The country uses crypto donations to buy ammo and equipment for its soldiers, internally displaced person aid, and so on.
Besides direct crypto support, there are also bunches of NFT projects to support Ukraine. You can even find the funny one, though.
But lately, the local government introduced a historical project dubbed ‘the biggest AI-generated NFT collection in the world’.
Here are a few details about it.
Mint NFT for Ukraine
The new project was presented by several Ukrainian Ministries, Kyiv Economic School’s Fund, Artificial Intelligent Mind Collective, Ukraine.ua, Reface, Polygon, Polygon Studios, and OpenSea platform.
Being the biggest NFT collection to date, MintForUkraine allows users to replace and minted and its AI-generated tokens for free.
“I think the collaboration between human beings and artificial intelligence is the next big art movement. Now we have a direct transition from thoughts to expressions, and we are able to create as much art as we can imagine.
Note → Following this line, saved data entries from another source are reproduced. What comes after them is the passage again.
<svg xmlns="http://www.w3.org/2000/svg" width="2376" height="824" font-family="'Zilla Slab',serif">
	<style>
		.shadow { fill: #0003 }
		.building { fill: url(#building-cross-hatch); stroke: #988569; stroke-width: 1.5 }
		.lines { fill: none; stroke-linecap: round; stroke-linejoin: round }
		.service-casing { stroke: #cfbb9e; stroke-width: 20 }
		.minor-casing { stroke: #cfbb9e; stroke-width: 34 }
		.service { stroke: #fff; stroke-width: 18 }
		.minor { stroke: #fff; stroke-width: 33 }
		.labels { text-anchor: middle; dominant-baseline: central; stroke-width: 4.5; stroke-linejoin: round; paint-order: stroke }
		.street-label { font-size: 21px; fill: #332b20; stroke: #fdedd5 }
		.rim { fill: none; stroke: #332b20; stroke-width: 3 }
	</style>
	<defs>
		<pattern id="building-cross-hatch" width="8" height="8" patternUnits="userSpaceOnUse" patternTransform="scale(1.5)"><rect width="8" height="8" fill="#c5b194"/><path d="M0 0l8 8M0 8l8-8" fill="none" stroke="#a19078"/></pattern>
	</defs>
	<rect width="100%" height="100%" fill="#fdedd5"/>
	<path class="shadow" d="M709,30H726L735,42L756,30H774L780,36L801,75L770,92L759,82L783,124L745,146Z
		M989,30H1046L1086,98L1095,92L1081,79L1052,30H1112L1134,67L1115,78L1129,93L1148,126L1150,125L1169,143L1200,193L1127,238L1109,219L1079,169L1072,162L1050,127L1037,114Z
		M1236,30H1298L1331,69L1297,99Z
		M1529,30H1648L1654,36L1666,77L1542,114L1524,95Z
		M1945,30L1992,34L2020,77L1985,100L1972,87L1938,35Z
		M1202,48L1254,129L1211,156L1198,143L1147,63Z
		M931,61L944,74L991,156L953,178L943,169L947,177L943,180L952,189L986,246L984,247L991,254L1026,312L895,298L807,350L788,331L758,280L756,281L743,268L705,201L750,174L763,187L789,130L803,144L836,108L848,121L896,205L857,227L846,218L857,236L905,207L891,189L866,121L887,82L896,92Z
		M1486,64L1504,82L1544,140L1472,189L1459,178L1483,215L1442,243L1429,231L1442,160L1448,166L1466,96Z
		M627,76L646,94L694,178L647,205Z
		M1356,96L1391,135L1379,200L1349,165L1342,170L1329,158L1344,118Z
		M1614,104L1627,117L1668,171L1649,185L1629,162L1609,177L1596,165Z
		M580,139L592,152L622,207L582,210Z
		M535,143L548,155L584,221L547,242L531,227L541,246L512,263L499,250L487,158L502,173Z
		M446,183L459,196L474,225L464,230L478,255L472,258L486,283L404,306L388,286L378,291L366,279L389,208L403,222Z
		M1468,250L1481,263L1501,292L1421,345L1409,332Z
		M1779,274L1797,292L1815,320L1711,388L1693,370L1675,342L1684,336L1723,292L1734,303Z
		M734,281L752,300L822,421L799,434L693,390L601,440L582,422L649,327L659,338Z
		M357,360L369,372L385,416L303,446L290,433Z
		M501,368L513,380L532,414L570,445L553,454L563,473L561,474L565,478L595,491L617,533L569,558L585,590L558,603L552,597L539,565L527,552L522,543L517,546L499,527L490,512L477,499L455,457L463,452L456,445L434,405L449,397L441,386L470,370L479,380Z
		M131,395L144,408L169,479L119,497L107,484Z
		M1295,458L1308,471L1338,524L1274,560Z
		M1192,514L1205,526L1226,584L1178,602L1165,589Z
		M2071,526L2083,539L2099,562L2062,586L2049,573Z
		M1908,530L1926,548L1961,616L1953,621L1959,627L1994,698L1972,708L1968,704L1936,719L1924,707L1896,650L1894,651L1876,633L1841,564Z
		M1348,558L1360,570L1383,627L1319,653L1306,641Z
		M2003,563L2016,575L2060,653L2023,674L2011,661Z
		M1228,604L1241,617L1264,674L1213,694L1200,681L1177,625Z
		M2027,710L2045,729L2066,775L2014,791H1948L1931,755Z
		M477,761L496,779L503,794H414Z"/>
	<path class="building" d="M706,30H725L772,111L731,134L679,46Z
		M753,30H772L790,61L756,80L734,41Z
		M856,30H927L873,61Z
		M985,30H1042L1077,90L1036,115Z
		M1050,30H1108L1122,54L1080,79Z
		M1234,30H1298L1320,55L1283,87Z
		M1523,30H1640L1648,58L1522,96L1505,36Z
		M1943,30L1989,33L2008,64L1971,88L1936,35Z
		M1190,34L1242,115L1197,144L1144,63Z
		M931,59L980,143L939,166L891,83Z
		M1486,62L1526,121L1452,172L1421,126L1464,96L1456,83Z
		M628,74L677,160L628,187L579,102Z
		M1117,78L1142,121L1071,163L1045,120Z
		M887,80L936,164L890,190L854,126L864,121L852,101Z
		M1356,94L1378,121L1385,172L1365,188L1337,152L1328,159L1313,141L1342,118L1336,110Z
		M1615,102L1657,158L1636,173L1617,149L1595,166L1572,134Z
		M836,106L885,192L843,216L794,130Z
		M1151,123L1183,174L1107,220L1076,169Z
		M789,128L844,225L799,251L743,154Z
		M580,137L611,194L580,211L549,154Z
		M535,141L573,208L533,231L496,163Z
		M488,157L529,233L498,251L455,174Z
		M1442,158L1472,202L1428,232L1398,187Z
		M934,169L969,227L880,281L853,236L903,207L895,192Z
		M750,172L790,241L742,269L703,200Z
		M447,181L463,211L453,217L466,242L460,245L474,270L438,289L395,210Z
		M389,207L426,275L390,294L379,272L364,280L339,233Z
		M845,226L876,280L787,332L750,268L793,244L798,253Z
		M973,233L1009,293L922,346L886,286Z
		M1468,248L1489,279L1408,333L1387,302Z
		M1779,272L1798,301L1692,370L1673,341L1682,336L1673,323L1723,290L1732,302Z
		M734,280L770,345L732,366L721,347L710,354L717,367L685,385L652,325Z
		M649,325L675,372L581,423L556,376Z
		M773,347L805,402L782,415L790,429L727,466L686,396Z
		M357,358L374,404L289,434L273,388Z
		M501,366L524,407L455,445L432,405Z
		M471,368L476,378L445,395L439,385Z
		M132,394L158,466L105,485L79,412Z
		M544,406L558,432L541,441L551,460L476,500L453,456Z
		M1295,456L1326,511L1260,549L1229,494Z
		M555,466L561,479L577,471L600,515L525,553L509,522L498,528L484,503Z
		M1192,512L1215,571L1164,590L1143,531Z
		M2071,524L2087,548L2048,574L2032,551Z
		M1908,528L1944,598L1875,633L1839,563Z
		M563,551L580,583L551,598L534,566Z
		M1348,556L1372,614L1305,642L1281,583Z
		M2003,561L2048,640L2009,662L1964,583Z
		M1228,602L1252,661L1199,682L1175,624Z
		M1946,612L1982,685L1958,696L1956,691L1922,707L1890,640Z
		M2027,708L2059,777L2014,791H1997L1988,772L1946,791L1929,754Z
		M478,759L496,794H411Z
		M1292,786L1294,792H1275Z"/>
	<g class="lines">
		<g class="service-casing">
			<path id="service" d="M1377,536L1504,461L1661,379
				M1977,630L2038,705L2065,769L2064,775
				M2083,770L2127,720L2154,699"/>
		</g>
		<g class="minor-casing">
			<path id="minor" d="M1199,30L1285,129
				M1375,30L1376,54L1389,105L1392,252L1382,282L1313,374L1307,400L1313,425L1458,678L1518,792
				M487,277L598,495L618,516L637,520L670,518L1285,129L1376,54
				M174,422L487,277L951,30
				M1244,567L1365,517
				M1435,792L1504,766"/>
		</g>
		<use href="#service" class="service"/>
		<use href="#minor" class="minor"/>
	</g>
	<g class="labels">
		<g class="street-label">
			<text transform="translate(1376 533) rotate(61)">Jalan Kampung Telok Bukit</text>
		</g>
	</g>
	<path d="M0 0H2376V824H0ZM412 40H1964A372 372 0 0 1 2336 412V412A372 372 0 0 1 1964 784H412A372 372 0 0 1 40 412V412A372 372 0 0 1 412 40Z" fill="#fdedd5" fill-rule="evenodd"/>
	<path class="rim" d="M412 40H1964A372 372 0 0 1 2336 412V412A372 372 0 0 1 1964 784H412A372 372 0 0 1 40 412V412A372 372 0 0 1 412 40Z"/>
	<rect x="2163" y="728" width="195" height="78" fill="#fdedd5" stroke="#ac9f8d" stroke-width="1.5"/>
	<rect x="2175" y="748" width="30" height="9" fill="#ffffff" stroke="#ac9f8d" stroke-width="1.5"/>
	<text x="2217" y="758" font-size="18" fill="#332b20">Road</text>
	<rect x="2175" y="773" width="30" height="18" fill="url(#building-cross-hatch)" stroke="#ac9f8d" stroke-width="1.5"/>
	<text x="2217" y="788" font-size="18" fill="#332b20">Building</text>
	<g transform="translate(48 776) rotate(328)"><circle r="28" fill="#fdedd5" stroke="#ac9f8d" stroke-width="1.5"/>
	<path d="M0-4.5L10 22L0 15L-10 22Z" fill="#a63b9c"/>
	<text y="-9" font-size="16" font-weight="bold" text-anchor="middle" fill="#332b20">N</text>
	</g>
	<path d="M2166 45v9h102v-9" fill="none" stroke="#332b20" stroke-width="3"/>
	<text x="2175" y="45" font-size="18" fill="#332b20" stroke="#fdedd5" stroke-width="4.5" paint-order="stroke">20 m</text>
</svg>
Combining these ideas with the global cultural crisis, the art allows us to make scalable changes that we couldn’t even think about,” says the project visionary artist Phil Bosua.
On the Mint For Ukraine website, you can easily change and mint NFTs for free due to a simple guide.
The project authors also call it the new web3-space to help save and defend Ukrainian culture. Most NFTs are about Ukrainian symbols, folk, architecture, the war, and some futuristic stuff.
Website users can also create crypto wallets and donate money with selected fiat or digital assets.
Who would get the money?
Due to the OpenSea partnership, the marketplace platform puts 100% of the total resale NFT profits for Ukraine aid.
10% of it would go to Ukrainian artists and cultural institutions. Other 90% would go to humanitarian help, including first aid kit supply, medical and humanitarian support for the Ukrainian citizens, and grants for students, scientists, and technical communities whose work was disrupted by the Russian invasion.
In the future Mint For Ukraine, money should help to rebuild destroyed Ukrainian infrastructure. The Ukrainian government estimates the cost of damaged infrastructure as $600 billion.
“The enemy, absorbed in his hysterical hatred of Ukraine, is trying to destroy everything: our past, our present, our future. We must defend all this,” the Ukrainian Minister of Culture and Information Policy Oleksandr Tkachenko said.